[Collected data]
═══
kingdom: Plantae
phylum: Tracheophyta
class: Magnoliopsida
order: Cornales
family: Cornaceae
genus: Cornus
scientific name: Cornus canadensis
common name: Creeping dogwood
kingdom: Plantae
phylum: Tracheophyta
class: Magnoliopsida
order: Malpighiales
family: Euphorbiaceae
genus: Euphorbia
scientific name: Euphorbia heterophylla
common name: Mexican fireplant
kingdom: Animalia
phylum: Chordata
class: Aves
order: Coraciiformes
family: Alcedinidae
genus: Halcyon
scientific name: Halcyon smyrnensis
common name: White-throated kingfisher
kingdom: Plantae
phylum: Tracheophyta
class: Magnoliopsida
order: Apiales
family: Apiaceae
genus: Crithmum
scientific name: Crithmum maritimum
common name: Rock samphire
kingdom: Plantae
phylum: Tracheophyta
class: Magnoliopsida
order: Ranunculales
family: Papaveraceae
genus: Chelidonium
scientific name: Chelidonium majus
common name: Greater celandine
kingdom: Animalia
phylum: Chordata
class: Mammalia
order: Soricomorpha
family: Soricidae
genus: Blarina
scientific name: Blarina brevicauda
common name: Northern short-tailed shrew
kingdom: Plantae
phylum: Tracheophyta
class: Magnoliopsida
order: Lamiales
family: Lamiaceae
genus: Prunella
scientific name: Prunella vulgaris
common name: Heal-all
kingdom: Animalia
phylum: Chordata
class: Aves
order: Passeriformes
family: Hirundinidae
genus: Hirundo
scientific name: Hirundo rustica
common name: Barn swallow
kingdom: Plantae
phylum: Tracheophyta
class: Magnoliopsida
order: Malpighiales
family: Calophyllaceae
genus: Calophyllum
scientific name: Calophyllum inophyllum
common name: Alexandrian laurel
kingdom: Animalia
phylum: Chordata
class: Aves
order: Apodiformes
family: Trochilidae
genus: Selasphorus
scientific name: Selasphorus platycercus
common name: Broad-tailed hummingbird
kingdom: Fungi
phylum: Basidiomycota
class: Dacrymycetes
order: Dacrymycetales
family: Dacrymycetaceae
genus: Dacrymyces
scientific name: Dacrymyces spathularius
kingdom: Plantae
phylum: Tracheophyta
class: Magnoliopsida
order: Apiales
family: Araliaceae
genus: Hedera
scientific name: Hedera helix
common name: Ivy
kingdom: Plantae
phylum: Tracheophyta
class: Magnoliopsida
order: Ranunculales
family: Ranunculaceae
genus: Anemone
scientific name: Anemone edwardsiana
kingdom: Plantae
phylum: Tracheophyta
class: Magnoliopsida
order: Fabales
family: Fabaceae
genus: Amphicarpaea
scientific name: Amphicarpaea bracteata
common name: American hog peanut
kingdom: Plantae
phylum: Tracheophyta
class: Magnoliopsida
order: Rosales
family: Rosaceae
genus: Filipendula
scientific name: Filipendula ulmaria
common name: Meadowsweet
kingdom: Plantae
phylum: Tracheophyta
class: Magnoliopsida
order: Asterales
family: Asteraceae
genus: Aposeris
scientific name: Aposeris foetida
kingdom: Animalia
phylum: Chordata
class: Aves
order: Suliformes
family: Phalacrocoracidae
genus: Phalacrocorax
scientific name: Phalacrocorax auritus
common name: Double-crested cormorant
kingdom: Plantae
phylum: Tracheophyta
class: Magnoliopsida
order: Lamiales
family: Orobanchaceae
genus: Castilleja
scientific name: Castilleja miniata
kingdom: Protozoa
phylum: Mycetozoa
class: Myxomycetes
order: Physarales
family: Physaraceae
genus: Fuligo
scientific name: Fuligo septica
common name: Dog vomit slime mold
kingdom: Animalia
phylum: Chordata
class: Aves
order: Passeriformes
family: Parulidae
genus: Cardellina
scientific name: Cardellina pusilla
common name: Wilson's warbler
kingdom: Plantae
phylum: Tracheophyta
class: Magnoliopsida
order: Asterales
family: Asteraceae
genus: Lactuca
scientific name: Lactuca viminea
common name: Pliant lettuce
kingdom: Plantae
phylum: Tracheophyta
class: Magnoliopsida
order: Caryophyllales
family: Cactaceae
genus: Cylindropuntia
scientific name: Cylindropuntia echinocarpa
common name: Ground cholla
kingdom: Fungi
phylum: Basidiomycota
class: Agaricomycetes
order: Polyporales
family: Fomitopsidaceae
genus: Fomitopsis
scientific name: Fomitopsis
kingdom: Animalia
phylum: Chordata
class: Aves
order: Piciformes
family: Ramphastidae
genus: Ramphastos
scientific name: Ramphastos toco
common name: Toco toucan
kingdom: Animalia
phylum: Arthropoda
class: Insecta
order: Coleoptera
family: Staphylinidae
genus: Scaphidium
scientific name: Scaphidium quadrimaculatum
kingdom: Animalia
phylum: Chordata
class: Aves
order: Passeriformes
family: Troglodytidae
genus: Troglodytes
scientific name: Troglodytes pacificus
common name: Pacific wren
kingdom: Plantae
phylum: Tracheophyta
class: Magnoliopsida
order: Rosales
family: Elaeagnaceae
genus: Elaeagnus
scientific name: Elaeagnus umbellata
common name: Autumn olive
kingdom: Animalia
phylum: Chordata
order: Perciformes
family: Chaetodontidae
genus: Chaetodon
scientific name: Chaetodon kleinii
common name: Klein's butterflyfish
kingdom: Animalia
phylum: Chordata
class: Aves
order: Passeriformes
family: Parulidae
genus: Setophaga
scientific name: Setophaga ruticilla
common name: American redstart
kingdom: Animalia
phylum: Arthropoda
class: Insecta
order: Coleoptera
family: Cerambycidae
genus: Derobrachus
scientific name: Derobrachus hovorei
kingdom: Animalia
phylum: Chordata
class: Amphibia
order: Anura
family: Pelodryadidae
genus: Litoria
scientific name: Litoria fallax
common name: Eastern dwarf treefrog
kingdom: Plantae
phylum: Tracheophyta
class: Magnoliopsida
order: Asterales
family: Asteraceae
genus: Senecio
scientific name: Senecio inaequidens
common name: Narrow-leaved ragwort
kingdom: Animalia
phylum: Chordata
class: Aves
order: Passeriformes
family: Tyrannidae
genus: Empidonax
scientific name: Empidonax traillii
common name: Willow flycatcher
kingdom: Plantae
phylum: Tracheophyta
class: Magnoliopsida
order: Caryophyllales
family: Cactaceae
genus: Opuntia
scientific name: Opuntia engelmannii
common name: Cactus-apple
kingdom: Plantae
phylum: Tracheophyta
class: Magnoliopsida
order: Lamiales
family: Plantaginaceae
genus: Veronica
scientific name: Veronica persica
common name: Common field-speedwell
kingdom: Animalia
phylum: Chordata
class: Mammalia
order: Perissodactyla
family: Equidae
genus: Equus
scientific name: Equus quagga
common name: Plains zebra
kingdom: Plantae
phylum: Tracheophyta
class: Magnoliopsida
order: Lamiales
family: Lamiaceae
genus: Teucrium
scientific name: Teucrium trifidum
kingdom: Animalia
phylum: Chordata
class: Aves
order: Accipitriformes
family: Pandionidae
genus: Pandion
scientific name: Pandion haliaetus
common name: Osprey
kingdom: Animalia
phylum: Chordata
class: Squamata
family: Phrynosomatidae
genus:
═══
WORK REQUIRED: Please output every line of the material above without any change.

EXERCISE OUTPUT:
kingdom: Plantae
phylum: Tracheophyta
class: Magnoliopsida
order: Cornales
family: Cornaceae
genus: Cornus
scientific name: Cornus canadensis
common name: Creeping dogwood
kingdom: Plantae
phylum: Tracheophyta
class: Magnoliopsida
order: Malpighiales
family: Euphorbiaceae
genus: Euphorbia
scientific name: Euphorbia heterophylla
common name: Mexican fireplant
kingdom: Animalia
phylum: Chordata
class: Aves
order: Coraciiformes
family: Alcedinidae
genus: Halcyon
scientific name: Halcyon smyrnensis
common name: White-throated kingfisher
kingdom: Plantae
phylum: Tracheophyta
class: Magnoliopsida
order: Apiales
family: Apiaceae
genus: Crithmum
scientific name: Crithmum maritimum
common name: Rock samphire
kingdom: Plantae
phylum: Tracheophyta
class: Magnoliopsida
order: Ranunculales
family: Papaveraceae
genus: Chelidonium
scientific name: Chelidonium majus
common name: Greater celandine
kingdom: Animalia
phylum: Chordata
class: Mammalia
order: Soricomorpha
family: Soricidae
genus: Blarina
scientific name: Blarina brevicauda
common name: Northern short-tailed shrew
kingdom: Plantae
phylum: Tracheophyta
class: Magnoliopsida
order: Lamiales
family: Lamiaceae
genus: Prunella
scientific name: Prunella vulgaris
common name: Heal-all
kingdom: Animalia
phylum: Chordata
class: Aves
order: Passeriformes
family: Hirundinidae
genus: Hirundo
scientific name: Hirundo rustica
common name: Barn swallow
kingdom: Plantae
phylum: Tracheophyta
class: Magnoliopsida
order: Malpighiales
family: Calophyllaceae
genus: Calophyllum
scientific name: Calophyllum inophyllum
common name: Alexandrian laurel
kingdom: Animalia
phylum: Chordata
class: Aves
order: Apodiformes
family: Trochilidae
genus: Selasphorus
scientific name: Selasphorus platycercus
common name: Broad-tailed hummingbird
kingdom: Fungi
phylum: Basidiomycota
class: Dacrymycetes
order: Dacrymycetales
family: Dacrymycetaceae
genus: Dacrymyces
scientific name: Dacrymyces spathularius
kingdom: Plantae
phylum: Tracheophyta
class: Magnoliopsida
order: Apiales
family: Araliaceae
genus: Hedera
scientific name: Hedera helix
common name: Ivy
kingdom: Plantae
phylum: Tracheophyta
class: Magnoliopsida
order: Ranunculales
family: Ranunculaceae
genus: Anemone
scientific name: Anemone edwardsiana
kingdom: Plantae
phylum: Tracheophyta
class: Magnoliopsida
order: Fabales
family: Fabaceae
genus: Amphicarpaea
scientific name: Amphicarpaea bracteata
common name: American hog peanut
kingdom: Plantae
phylum: Tracheophyta
class: Magnoliopsida
order: Rosales
family: Rosaceae
genus: Filipendula
scientific name: Filipendula ulmaria
common name: Meadowsweet
kingdom: Plantae
phylum: Tracheophyta
class: Magnoliopsida
order: Asterales
family: Asteraceae
genus: Aposeris
scientific name: Aposeris foetida
kingdom: Animalia
phylum: Chordata
class: Aves
order: Suliformes
family: Phalacrocoracidae
genus: Phalacrocorax
scientific name: Phalacrocorax auritus
common name: Double-crested cormorant
kingdom: Plantae
phylum: Tracheophyta
class: Magnoliopsida
order: Lamiales
family: Orobanchaceae
genus: Castilleja
scientific name: Castilleja miniata
kingdom: Protozoa
phylum: Mycetozoa
class: Myxomycetes
order: Physarales
family: Physaraceae
genus: Fuligo
scientific name: Fuligo septica
common name: Dog vomit slime mold
kingdom: Animalia
phylum: Chordata
class: Aves
order: Passeriformes
family: Parulidae
genus: Cardellina
scientific name: Cardellina pusilla
common name: Wilson's warbler
kingdom: Plantae
phylum: Tracheophyta
class: Magnoliopsida
order: Asterales
family: Asteraceae
genus: Lactuca
scientific name: Lactuca viminea
common name: Pliant lettuce
kingdom: Plantae
phylum: Tracheophyta
class: Magnoliopsida
order: Caryophyllales
family: Cactaceae
genus: Cylindropuntia
scientific name: Cylindropuntia echinocarpa
common name: Ground cholla
kingdom: Fungi
phylum: Basidiomycota
class: Agaricomycetes
order: Polyporales
family: Fomitopsidaceae
genus: Fomitopsis
scientific name: Fomitopsis
kingdom: Animalia
phylum: Chordata
class: Aves
order: Piciformes
family: Ramphastidae
genus: Ramphastos
scientific name: Ramphastos toco
common name: Toco toucan
kingdom: Animalia
phylum: Arthropoda
class: Insecta
order: Coleoptera
family: Staphylinidae
genus: Scaphidium
scientific name: Scaphidium quadrimaculatum
kingdom: Animalia
phylum: Chordata
class: Aves
order: Passeriformes
family: Troglodytidae
genus: Troglodytes
scientific name: Troglodytes pacificus
common name: Pacific wren
kingdom: Plantae
phylum: Tracheophyta
class: Magnoliopsida
order: Rosales
family: Elaeagnaceae
genus: Elaeagnus
scientific name: Elaeagnus umbellata
common name: Autumn olive
kingdom: Animalia
phylum: Chordata
order: Perciformes
family: Chaetodontidae
genus: Chaetodon
scientific name: Chaetodon kleinii
common name: Klein's butterflyfish
kingdom: Animalia
phylum: Chordata
class: Aves
order: Passeriformes
family: Parulidae
genus: Setophaga
scientific name: Setophaga ruticilla
common name: American redstart
kingdom: Animalia
phylum: Arthropoda
class: Insecta
order: Coleoptera
family: Cerambycidae
genus: Derobrachus
scientific name: Derobrachus hovorei
kingdom: Animalia
phylum: Chordata
class: Amphibia
order: Anura
family: Pelodryadidae
genus: Litoria
scientific name: Litoria fallax
common name: Eastern dwarf treefrog
kingdom: Plantae
phylum: Tracheophyta
class: Magnoliopsida
order: Asterales
family: Asteraceae
genus: Senecio
scientific name: Senecio inaequidens
common name: Narrow-leaved ragwort
kingdom: Animalia
phylum: Chordata
class: Aves
order: Passeriformes
family: Tyrannidae
genus: Empidonax
scientific name: Empidonax traillii
common name: Willow flycatcher
kingdom: Plantae
phylum: Tracheophyta
class: Magnoliopsida
order: Caryophyllales
family: Cactaceae
genus: Opuntia
scientific name: Opuntia engelmannii
common name: Cactus-apple
kingdom: Plantae
phylum: Tracheophyta
class: Magnoliopsida
order: Lamiales
family: Plantaginaceae
genus: Veronica
scientific name: Veronica persica
common name: Common field-speedwell
kingdom: Animalia
phylum: Chordata
class: Mammalia
order: Perissodactyla
family: Equidae
genus: Equus
scientific name: Equus quagga
common name: Plains zebra
kingdom: Plantae
phylum: Tracheophyta
class: Magnoliopsida
order: Lamiales
family: Lamiaceae
genus: Teucrium
scientific name: Teucrium trifidum
kingdom: Animalia
phylum: Chordata
class: Aves
order: Accipitriformes
family: Pandionidae
genus: Pandion
scientific name: Pandion haliaetus
common name: Osprey
kingdom: Animalia
phylum: Chordata
class: Squamata
family: Phrynosomatidae
genus:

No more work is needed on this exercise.